Days later, a cohort of U.S. representatives from the southeast sent a letter to Wolf, asking “that you explore adopting best practices from other states and jurisdictions that might speed up vaccine deployment.”
“It is beyond time to remedy the lagging supply of vaccines and meet the demands of Pennsylvania’s 6th,” Houlahan said on her Facebook page.
Rep. Frank Farry says he and 13 other Republicans in the Delaware Valley have called for the National Guard to be activated to help with vaccine distribution.
All of these problems have sprouted for Beam after another failure that put several thousand Pennsylvanians at risk of not being able to complete their full vaccine regimen. Beam announced on Feb. 17 that providers had inadvertently administered second “booster shot” doses as first doses.

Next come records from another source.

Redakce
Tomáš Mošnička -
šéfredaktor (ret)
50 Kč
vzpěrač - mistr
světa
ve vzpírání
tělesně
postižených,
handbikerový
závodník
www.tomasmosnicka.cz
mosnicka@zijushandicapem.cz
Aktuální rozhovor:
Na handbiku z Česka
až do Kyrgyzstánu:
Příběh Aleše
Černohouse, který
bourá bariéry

The press conference announcing that mistake, however, “left reporters exasperated with more questions than answers,” according to one media report.
NPR reporter Brett Sholtis summarized one of the confusing moments in a tweet.
“Reporter @deannadurante asks how many doses are we talking about?” Sholtis began. “@PAHealthDept Alison Beam responds. Reporter says “that doesn’t answer any of the questions I asked you.” Beam says it was roughly 200,000 doses, but then says a bunch of stuff people don’t seem to understand.”
On many occasions during the press conference, Sen. Williams implied that a course correction had to happen.
“Frankly, thus far we’ve been polite, even with people literally bringing us to tears, personally, when we have to listen to them on the phone or read their letters. That will not continue.”
In Bucks County, Republican State Rep. Frank Farry said he’s introduced legislation that would order the DOH to distribute vaccines on a per-population basis, but acknowledged that the legislative process might be too slow to remedy the situation.
In light of that, Farry says he and 13 other Republicans in the Delaware Valley have called for the National Guard to be activated to help with vaccine distribution.
“Our concept was if we can’t rely on the Department of Health to get this done — and our National Guard obviously works with planning and logistics, it’s part of what they do — so, why not put the planning and logistics in the hands of people who have expertise in it?” he told Broad + Liberty.
Delaware County Council Chairman Brian Zidek (D) had to jump in and answer a question as to whether the Wolf administration was simply “running out the clock” and hoping a flood of vaccines later would mollify the grievances.
“I’m not going to try into Governor Wolf’s head, or that of his administration, but we are making clear — and I think reasonable — requests, and [we] hope and trust that they will be met.”